> [DATASET EXCERPTS]
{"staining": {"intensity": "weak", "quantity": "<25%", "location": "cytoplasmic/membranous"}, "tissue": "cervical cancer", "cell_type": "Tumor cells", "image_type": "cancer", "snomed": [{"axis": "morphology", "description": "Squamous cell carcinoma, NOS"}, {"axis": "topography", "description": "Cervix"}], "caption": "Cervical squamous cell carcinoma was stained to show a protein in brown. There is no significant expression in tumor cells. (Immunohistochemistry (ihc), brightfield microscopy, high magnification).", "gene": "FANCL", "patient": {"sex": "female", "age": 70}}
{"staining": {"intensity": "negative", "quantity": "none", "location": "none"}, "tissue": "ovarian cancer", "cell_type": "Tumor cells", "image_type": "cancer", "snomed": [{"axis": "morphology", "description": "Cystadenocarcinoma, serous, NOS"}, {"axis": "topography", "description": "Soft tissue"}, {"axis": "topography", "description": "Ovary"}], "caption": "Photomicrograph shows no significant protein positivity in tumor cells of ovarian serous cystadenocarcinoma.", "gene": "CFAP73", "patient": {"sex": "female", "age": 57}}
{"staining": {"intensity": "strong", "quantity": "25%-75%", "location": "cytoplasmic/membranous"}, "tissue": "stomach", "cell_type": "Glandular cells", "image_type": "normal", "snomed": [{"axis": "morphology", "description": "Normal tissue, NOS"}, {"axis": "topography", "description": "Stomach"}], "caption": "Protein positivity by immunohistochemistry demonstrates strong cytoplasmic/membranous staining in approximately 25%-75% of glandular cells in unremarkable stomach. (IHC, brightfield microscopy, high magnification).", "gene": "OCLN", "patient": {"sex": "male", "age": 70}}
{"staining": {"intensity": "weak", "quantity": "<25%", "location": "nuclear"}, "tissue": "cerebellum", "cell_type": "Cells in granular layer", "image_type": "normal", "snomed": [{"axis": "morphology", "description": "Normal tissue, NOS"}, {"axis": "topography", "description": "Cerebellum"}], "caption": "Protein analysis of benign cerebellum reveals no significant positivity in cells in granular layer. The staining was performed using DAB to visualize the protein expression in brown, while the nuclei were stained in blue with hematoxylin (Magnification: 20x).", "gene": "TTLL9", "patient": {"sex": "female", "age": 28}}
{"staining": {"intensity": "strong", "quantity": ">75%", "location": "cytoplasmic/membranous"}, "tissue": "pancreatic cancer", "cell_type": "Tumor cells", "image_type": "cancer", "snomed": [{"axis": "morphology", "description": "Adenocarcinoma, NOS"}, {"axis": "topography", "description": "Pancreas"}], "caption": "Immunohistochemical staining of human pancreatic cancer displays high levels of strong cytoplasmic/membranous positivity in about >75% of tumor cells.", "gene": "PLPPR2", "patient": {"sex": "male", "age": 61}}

> [EXERCISE]
Please count the lines in the records that contain "normal" and reply with the count alone.

> [PROBLEM SOLUTION]
2